In a context where local authorities have been on edge in recent weeks, since a document from Bercy, under former minister Bruno Le Maire, accused them of having deteriorated the public deficit to the tune of 16 billion euros this year, and the Court of Auditors suggested cutting some 100,000 jobs, ministers were expected to turn the corner.
“They were on the Barnier line, +partnership, dialogue, respect, what stupidity to have mentioned the slippage of communities, it is not true and we know it+”André Laignel, president of the local finance commission and deputy vice-president of the Association of Mayors of France (AMF), told the press.
But, he said, communities “do not accept any of the measures” presented.
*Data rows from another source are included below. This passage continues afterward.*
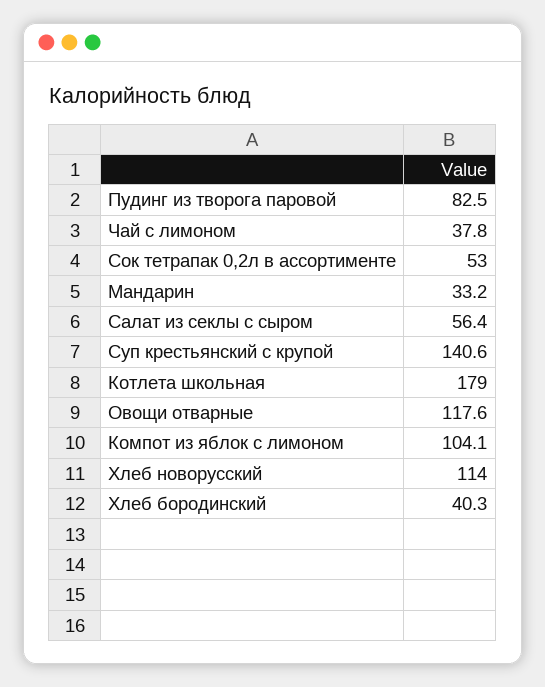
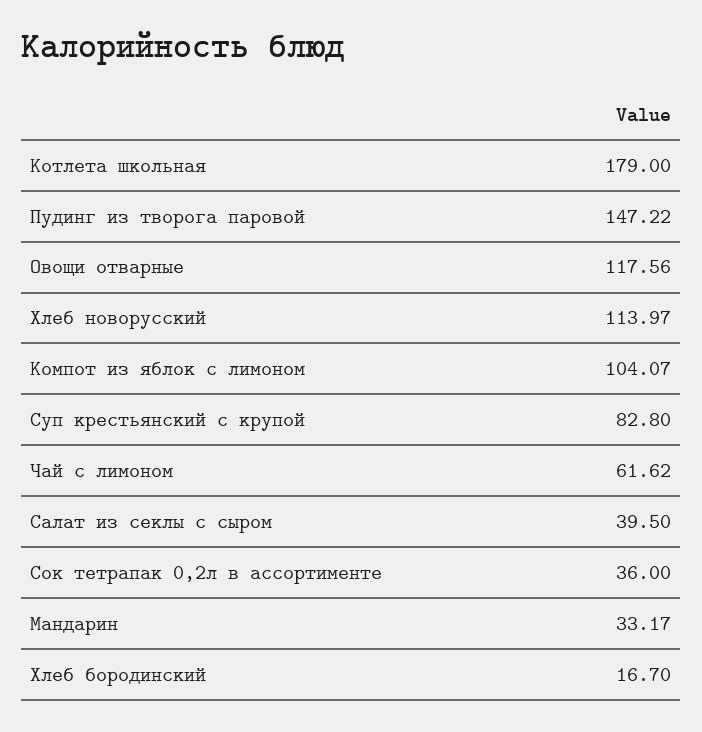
Пудинг из творога паровой: 82.5 -> 147.22
Чай с лимоном: 37.8 -> 61.62
Сок тетрапак 0,2л в ассортименте: 53 -> 36
Салат из секлы с сыром: 56.4 -> 39.5
Суп крестьянский с крупой: 140.6 -> 82.8
Хлеб бородинский: 40.3 -> 16.7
“There is no need to give us sympathetic speeches about regaining confidence when immediate actions are, conversely, flouted words”launched the chosen one.
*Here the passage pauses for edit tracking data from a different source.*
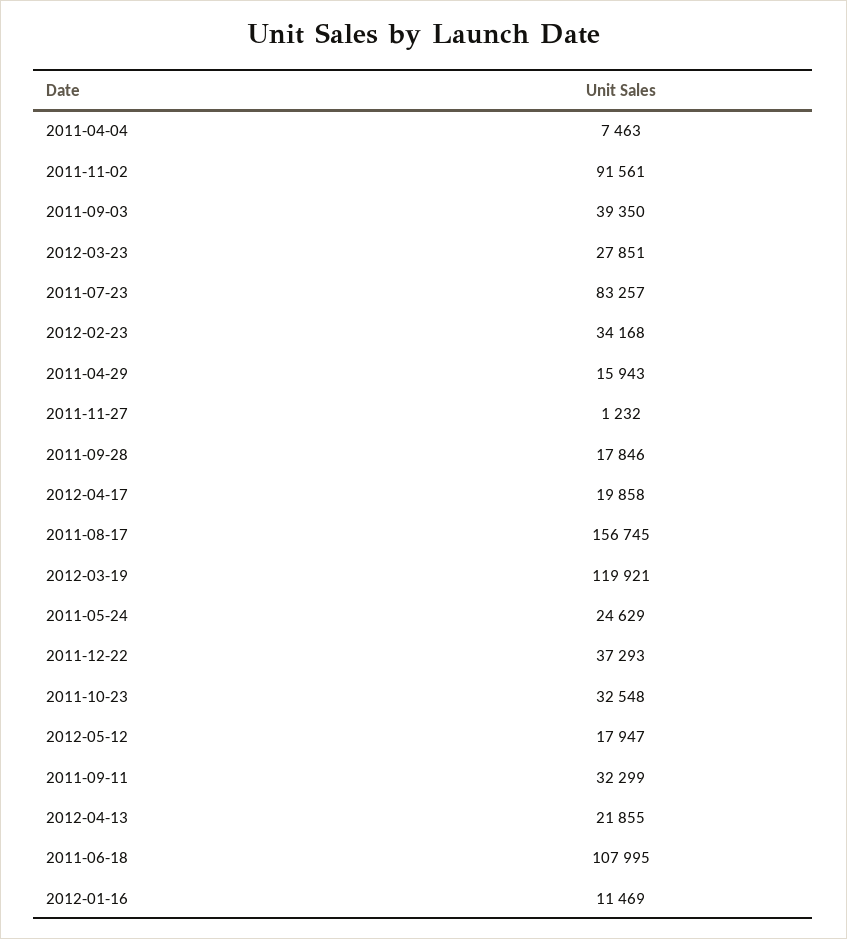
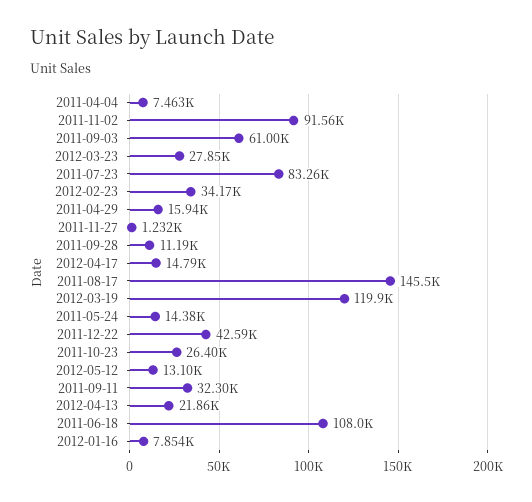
2011-09-03: 39350 -> 61000
2011-09-28: 17846 -> 11190
2012-04-17: 19858 -> 14790
2011-08-17: 156745 -> 145500
2011-05-24: 24629 -> 14380
2011-12-22: 37293 -> 42590
2011-10-23: 32548 -> 26400
2012-05-12: 17947 -> 13100
2012-01-16: 11469 -> 7854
The measures presented “guarantee the breakdown of departmental investments”et “a brutal brake on the investments of the municipal bloc”he added.
Reactions are just as hostile among representatives of other local authorities.
Departments of France underlined in a press release that in terms of public deficit, the expression “local authorities” didn’t have “no sense”as their differences are great, and that “pass everyone through the plane indiscriminately” could not “lead only to catastrophe”.
“The Regions cannot be the solution to an overly spending and inefficient State”reacted for her part Carole Delga, president of Regions of France and the Occitanie region, arguing in a press release that the regions “today account for 12% of public investment in all territories for only 1% of the national debt”.
Finally, for the Association of Small Towns in France (APVF), if it is “absolutely necessary to redress the nation’s accounts”these efforts should not be made at the “price of community investment”.
« Excuse »
For a government source present at the National Assembly on Tuesday, the atmosphere was “overall very courteous”despite “a somewhat harsh intervention” of a president of the Departmental Council.
This source also observes that the 5 billion requested represent “12.5% of the overall savings effort” of 40 billion euros required in 2025 from public administrations – in addition to 20 billion in additional taxes – “while communities represent 20% of public spending”.
The debt of communities represents only 208 billion euros out of the 3,228 billion of public debt as a whole, maintained for his part Mr. Laignel.
Communities are now counting on the parliamentary debate to amend in a more favorable direction the finance bill which will be presented Thursday evening to the Council of Ministers.

Like the State and Social Security, local authorities are asked to contribute to the budgetary effort in 2025, for 5 billion euros / Thierry Zoccolan / AFP/Archives
The Local Finance Committee was finally frustrated not to receive any document supporting the announcements, Mr. Laignel judging that the ministers had « l’excuse » of a very tight schedule due to the dissolution.
Departments and single local authorities (CTU) exempt from contributing to the “savings fund” announced Tuesday are: Aisne, Ardennes, Ariège, Aude, Aveyron, Creuse, Corsica, Gard, Guadeloupe, Guyana, Hérault, Lozère, Martinique, Mayotte, Nièvre, Nord, Pas-de-Calais, Pyrénées-Orientales, Réunion and Seine-Saint-Denis.